MaracanãNão bastasse ser uma obra bilionária (somada as reformas mais recentes e a atual orçada em mais de R$ 700 milhões mas deve custar mais), ela já está com atrasos que preocupam a CBF, informa Lauro Jardim da Veja. E não só a lerdeza que preocupa.

 

Semana retrasada o Jornal Nacional trouxe a informação que o Tribunal de Contas da União detectou irregularidades na licitação das obras de reforma. Segundo os auditores, não foram elaborados os projetos necessários. O TCU compaoua as propostas de reforma dos estádios do Maracanã e do Mineirão, em Belo Horizonte. Enquanto no Rio foram apresentadas 37 plantas sobre as intervenções necessárias, em Minas foram 1.309.  Para o Tribunal, "como não há projetos de engenharia suficientes para caracterizar os serviços contratados, a planilha beira a mera peça de ficção".  O Tribunal de Contas da União recomendou que o BNDES libere apenas 20% dos recursos.       

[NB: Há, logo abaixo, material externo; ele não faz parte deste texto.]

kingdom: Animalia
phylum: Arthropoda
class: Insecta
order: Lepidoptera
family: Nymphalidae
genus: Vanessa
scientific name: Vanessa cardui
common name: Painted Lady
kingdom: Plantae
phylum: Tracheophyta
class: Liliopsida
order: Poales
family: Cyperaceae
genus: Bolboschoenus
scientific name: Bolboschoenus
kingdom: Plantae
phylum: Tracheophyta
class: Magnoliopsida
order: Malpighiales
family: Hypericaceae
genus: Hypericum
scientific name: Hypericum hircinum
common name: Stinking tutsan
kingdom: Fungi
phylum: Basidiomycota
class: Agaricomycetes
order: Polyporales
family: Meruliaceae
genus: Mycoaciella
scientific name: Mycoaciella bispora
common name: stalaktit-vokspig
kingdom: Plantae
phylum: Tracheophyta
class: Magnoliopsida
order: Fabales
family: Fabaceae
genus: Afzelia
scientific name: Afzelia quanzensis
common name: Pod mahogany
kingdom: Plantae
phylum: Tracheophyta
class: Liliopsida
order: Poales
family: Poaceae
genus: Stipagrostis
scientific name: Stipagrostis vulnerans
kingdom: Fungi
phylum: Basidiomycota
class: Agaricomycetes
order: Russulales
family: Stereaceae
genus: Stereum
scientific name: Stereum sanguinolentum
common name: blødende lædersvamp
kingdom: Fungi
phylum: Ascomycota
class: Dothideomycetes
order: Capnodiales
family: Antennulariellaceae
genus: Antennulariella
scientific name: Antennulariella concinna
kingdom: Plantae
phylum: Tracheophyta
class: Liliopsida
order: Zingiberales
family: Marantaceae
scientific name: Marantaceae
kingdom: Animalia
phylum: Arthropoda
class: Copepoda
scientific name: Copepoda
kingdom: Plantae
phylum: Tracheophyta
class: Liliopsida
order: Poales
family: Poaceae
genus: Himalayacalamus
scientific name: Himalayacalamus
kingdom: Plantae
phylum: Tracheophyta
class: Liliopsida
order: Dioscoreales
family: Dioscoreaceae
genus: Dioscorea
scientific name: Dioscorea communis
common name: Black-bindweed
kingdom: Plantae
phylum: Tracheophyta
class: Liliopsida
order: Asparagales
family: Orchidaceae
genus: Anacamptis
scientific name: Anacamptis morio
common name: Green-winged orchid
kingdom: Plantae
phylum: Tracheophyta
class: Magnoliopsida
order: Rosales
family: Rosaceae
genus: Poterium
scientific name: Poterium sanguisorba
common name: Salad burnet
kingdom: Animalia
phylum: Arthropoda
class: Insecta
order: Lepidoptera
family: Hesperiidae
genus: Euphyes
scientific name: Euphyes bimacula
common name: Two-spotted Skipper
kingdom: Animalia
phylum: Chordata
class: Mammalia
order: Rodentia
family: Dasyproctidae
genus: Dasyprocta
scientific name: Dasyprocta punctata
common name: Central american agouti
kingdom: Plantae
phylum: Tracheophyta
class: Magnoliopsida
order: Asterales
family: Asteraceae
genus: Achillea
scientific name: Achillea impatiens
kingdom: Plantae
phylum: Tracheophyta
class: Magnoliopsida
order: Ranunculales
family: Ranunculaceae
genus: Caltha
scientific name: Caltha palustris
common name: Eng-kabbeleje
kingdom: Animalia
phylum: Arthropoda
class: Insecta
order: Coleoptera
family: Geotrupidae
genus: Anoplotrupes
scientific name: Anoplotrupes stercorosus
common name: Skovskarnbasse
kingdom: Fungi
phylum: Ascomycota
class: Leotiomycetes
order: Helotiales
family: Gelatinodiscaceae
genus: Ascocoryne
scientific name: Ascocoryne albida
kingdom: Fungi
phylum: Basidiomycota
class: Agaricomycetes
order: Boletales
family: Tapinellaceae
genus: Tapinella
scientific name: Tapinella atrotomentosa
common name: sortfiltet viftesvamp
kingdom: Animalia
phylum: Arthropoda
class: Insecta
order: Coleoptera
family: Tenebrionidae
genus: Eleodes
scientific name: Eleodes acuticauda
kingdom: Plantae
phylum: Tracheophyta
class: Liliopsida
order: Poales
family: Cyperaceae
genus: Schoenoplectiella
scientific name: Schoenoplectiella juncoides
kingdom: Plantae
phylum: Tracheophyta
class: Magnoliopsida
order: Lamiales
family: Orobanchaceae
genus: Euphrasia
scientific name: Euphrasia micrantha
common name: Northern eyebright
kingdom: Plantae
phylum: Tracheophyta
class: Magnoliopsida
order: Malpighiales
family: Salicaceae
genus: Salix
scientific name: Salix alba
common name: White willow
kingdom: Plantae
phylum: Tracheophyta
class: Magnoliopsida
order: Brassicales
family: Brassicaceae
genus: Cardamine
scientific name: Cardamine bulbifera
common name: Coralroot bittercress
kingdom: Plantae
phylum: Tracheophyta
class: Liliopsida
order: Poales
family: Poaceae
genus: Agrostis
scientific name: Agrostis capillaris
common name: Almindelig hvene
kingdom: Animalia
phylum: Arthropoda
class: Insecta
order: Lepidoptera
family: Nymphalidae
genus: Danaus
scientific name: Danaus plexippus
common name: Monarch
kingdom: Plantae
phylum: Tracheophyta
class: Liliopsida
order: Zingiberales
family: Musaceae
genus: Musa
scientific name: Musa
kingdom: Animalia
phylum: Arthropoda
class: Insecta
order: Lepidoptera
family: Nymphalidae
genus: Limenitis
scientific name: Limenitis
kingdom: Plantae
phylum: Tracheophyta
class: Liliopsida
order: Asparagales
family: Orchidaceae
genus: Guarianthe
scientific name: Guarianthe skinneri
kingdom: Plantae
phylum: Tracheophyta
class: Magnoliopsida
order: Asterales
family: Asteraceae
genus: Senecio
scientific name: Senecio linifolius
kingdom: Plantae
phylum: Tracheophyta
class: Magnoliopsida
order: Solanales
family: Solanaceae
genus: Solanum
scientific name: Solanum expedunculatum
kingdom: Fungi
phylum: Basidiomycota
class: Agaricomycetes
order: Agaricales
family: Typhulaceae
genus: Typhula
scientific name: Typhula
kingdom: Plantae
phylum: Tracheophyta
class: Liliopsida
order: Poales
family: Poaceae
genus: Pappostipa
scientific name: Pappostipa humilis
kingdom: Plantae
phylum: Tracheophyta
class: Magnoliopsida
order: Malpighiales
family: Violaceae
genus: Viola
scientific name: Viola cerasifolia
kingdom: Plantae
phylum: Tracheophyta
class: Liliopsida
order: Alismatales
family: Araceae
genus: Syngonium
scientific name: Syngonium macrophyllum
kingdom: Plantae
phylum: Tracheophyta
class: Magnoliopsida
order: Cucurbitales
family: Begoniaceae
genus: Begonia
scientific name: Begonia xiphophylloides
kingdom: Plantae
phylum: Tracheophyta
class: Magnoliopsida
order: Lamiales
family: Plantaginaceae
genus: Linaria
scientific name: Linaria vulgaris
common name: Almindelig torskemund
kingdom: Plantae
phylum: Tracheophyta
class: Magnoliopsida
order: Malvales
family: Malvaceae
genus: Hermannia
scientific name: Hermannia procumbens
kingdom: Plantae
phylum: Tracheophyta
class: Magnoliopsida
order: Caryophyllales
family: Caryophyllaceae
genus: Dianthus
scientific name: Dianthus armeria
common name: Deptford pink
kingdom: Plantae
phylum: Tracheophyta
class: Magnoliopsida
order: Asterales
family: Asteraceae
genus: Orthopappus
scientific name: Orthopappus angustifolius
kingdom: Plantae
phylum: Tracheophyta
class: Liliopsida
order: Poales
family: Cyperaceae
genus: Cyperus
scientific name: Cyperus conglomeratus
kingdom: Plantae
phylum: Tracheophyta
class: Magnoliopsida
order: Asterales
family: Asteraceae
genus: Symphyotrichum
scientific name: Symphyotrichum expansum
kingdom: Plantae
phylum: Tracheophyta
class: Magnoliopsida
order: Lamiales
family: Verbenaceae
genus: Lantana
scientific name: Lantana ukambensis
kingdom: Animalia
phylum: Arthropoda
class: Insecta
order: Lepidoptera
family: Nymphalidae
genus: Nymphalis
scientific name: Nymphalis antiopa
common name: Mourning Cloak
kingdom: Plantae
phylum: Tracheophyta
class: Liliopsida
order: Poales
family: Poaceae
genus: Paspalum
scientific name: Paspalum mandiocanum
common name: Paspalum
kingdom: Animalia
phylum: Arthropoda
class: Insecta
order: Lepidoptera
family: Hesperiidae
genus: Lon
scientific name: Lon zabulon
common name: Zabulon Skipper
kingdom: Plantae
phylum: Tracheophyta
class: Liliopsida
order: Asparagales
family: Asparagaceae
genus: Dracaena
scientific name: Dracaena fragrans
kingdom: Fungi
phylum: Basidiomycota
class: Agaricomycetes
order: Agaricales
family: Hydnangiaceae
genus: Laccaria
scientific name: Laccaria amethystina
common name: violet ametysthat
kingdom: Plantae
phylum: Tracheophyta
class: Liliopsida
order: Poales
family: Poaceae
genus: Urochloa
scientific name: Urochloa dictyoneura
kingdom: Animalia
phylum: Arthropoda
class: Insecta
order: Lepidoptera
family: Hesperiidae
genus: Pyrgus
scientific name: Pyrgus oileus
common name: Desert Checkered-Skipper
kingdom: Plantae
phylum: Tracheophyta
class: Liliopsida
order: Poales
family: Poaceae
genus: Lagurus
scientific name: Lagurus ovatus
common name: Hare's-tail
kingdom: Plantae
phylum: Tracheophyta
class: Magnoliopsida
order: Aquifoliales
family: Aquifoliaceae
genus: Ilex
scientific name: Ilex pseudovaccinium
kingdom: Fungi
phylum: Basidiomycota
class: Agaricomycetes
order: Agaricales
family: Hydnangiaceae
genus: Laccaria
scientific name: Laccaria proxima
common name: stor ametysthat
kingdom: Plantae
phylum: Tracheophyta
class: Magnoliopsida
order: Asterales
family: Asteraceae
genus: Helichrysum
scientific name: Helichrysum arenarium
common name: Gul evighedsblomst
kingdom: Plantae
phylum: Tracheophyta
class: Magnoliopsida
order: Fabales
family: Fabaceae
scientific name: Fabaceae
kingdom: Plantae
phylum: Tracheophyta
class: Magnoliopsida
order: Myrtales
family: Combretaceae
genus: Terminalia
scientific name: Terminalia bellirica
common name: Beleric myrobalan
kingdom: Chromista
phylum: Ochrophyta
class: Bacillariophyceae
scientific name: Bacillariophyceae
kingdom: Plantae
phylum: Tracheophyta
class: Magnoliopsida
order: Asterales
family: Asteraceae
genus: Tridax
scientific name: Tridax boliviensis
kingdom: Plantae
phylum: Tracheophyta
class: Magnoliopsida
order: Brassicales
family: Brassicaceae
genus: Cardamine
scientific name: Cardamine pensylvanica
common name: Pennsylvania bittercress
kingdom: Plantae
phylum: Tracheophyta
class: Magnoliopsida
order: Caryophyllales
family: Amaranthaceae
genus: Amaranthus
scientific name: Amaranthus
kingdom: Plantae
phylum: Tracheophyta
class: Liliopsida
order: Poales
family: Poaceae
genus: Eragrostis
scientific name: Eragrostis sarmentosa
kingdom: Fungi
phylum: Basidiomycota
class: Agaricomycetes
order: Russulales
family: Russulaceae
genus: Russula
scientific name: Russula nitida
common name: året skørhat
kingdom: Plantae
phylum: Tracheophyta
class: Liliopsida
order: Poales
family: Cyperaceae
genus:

Ontem Cesar Maia (DEM) trouxe em seu ex-blog a informação que o BNDES pode até não liberar os recursos para a reforma, obrigando o Governo do Rio a bancar sozinho a conta

 

OS GASTOS DA REFORMA DO MARACANÃ! BNDES REAGE!

 

(V. Versus, 24)  O diretor da área Social do BNDES, Élvio Gaspar, afirmou que o banco pode levar em conta os questionamentos do Tribunal de Contas da União sobre o projeto de reforma do estádio do Maracanã. No início do mês, o órgão classificou como quase uma "mera peça de ficção" o projeto de reforma do estádio carioca, que será palco da final da Copa-2014. Previsto para custar R$ 600 milhões, o valor já está em R$ 705 milhões, com "indícios de graves irregularidades no processo licitatório". Segundo Élvio Gaspar, as obras já foram aprovadas pelo Tribunal de Contas do Estado do Rio de Janeiro, mas caso não recebam o aval do Tribunal de Contas da União, o banco pode até não fazer o financiamento. O diretor, porém, ressaltou que esse é o pior cenário e que espera que as dúvidas em relação as obras sejam resolvidas. Élvio Gaspar acredita que a reforma do Maracanã não será interrompida, mesmo no caso de não ter recursos do BNDES. Segundo ele, o que pode acontecer é o governo fluminense ficar com o caixa um pouco mais pressionado e arcar com os custos.